But I also can't help feeling that people have just lost interest in romantic relationships in general. They don't believe in eros any more. They don't have faith in love being valuable. This especially seems pronounced among women, who, after all, are the biggest traditional market for such high valuation of love.
There just seems to be a cohort of women that's not interested in dating any man who comes their way. And I'm not saying they won't date any man who comes their way (that seems eminently reasonable), but that they won't date any of the many men who come their way (some of those men, I know, were generally very popular among women). I know, and have had, lots of female friends and acquantances who have never been in major relationships and show no interest in starting one. We talk about "men going their own way" -- but "women going their own way" seems to be an even bigger group, at least from my zoomer perspective. Love seems transactional, not interpersonal, to them; if I recall correctly, some back in school would joke about marrying a rich man for the money, but actually loving a man never seemed to occur to them.
I haven't noticed as much of a similar cohort of men, though there are some. And there are definitely men who 'desire' a relationship but aren't very active in looking for one.
Contrary to popular belief, this cohort actually seems just as pronounced among women of a conservative background, to my eyes because of the intense values against casual dating in that cohort. They are, just as much as any highly-selective women, waiting for Mr. Right to fall out of the sky. And it has to be Mr. Divinely-Ordained-Right, because the marriage is in three months and they will immediately have children.

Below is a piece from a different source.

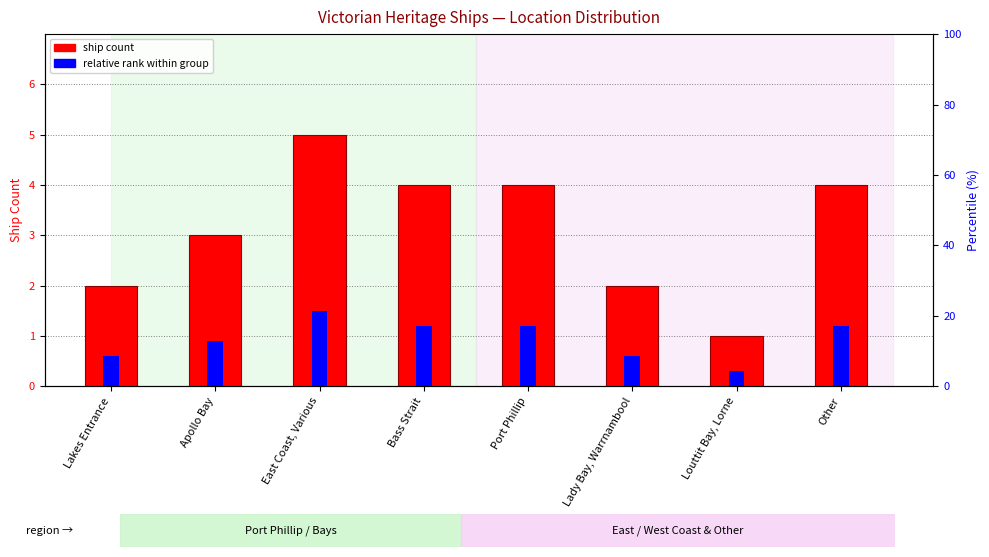

The relative rank series shows 0.9 at Apollo Bay. True or false?

True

My crackpot theory is also that this has something to do with women's relationships with their fathers (and men's relationships to their mothers); most of the women I've gotten on well with romantically have had at least decent relationships with their fathers. I have a weird suspicion that the rise in divorce and single parenthood has led to a lot of women who don't have major male influences in their lives, so they don't form the understanding and appreciation of men's personality traits that women who grow up around them do -- leading them either to idolize or reject something they don't really understand. Growing up with a caring father gives you a good example of the positive influence of men in your life, and a key example of the value men can provide to you and your children. Plus, it means you love at least one man, and that predisposes you to feel positively about them in general. My girlfriend groans at my dad jokes, but her own father's are even more groan-worthy, so she's had a lot of practice tolerating them (and I think secretly enjoys them, don't we all?).
I guess it just makes me sad, I'm a big believer in the value that an intimate relationship, above and beyond the sexual or transactional benefits, brings to people's lives, more than most men -- and I know this, because when I bring up my beliefs on the issue other men mostly don't seem to understand me and talk about it in confused ways, the same way my asexual friends IRL have talked about sexuality in ways that are incredulous and confused. I have this strong value, I've seen its profound impact on my life, and I see it profaned and cast off everywhere -- "I saw the best minds of my generation destroyed by madness, starving hysterical naked, Moloch the loveless."